TASK> Leave the pictures out and write out the rest of the listing word for word.

RECORDS SUPPLIED>
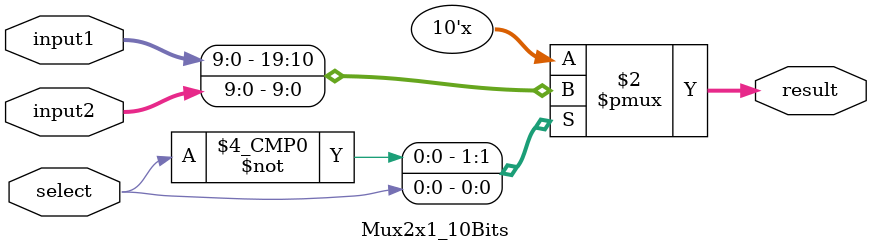
<source format=v>
module Mux2x1_10Bits(
    output reg [9:0] result,
    input [9:0] input1,
    input [9:0] input2,
    input select
);
always @(input1, input2, select) begin
    case(select)
        1'b0: begin 
			result = input1; 
		end
        1'b1: begin 
			result = input2;
		end
        default: result = 10'bx;
    endcase
end
endmodule

</source>
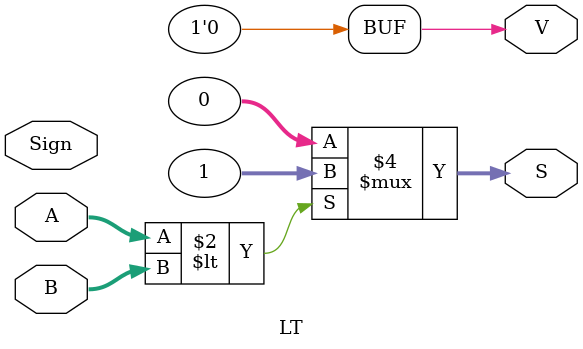
<source format=v>
`timescale 1ns / 1ps

module LT( A, B, Sign, S, V);

    input [31:0] A;
    input [31:0] B;
    input Sign;

    output reg [31:0] S;
    output reg V;

    always@(*)
    begin
        if (A < B) S = 1;
	    else S = 0;
        V = 0;
    end

endmodule

</source>
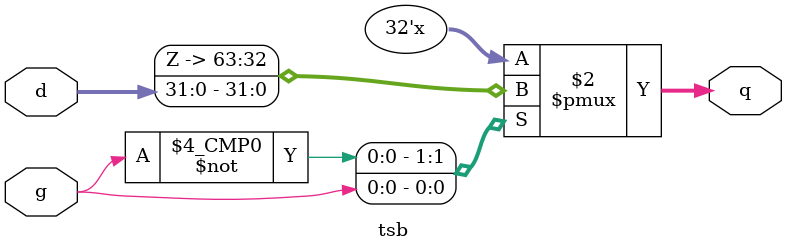
<source format=v>

module tsb (
    input [31:0] d,
    output reg [31:0] q,
    input g
);
  always @(*) begin
    case (g)
      0: q = 32'bz;
      1: q = d;
    endcase
  end
endmodule

</source>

EXPECTED ANSWER>
<source format=v>
module Mux2x1_10Bits(
    output reg [9:0] result,
    input [9:0] input1,
    input [9:0] input2,
    input select
);
always @(input1, input2, select) begin
    case(select)
        1'b0: begin 
			result = input1; 
		end
        1'b1: begin 
			result = input2;
		end
        default: result = 10'bx;
    endcase
end
endmodule

</source>
<source format=v>
`timescale 1ns / 1ps

module LT( A, B, Sign, S, V);

    input [31:0] A;
    input [31:0] B;
    input Sign;

    output reg [31:0] S;
    output reg V;

    always@(*)
    begin
        if (A < B) S = 1;
	    else S = 0;
        V = 0;
    end

endmodule

</source>
<source format=v>

module tsb (
    input [31:0] d,
    output reg [31:0] q,
    input g
);
  always @(*) begin
    case (g)
      0: q = 32'bz;
      1: q = d;
    endcase
  end
endmodule

</source>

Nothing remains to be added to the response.